County in Mazandaran province, Iran

Juybar County (شهرستان جویبار) is in Mazandaran province, Iran. Its capital is the city of Juybar.

==History==
In 1997, Juybar District was separated from Qaem Shahr County in the establishment of Juybar County. In 2023, Chapakrud-e Gharbi Rural District was created in Gil Khuran District. Larim Rural District (Note: Renamed Larim-e Shomali Rural District) was separated from the district in the formation of Larim District, which was divided into two rural districts, including the new Larim-e Jonubi Rural District.

==Demographics==
===Population===
At the time of the 2006 National Census, the county's population was 70,204 in 18,276 households.

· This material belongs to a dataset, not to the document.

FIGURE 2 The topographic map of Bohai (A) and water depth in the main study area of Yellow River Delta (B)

The following census in 2011 counted 73,554 people in 21,697 households. The 2016 census measured the population of the county as 77,576 in 25,278 households.

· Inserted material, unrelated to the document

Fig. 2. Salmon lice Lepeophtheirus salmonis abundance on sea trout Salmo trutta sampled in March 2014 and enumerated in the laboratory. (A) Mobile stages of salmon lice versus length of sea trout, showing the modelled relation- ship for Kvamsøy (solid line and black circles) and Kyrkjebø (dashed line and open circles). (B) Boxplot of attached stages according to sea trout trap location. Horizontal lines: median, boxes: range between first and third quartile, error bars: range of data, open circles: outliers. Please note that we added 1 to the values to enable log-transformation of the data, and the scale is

===Administrative divisions===

Juybar County's population history and administrative structure over three consecutive censuses are shown in the following table.

Juybar County Population
| Administrative Divisions | 2006 | 2011 | 2016 |
| Central District | 49,329 | 51,865 | 54,819 |
| Hasan Reza RD | 8,292 | 8,024 | 8,181 |
| Siyahrud RD | 13,920 | 14,719 | 13,714 |
| Juybar (city) | 27,117 | 29,122 | 32,924 |
| Gil Khuran District | 20,875 | 21,689 | 22,757 |
| Chapakrud-e Gharbi RD |  |  |  |
| Chapakrud-e Sharqi Rural District | 9,465 | 9,697 | 9,968 |
| Larim RD | 9,471 | 9,931 | 10,547 |
| Kuhi Kheyl (city) | 1,939 | 2,061 | 2,242 |
| Larim District |  |  |  |
| Larim-e Jonubi RD |  |  |  |
| Larim-e Shomali RD |  |  |  |
| Total | 70,204 | 73,554 | 77,576 |
RD = Rural District

==Sport==
Despite its small population, Juybar County is the most prolific in national champions in wrestling, the national sport of Iran.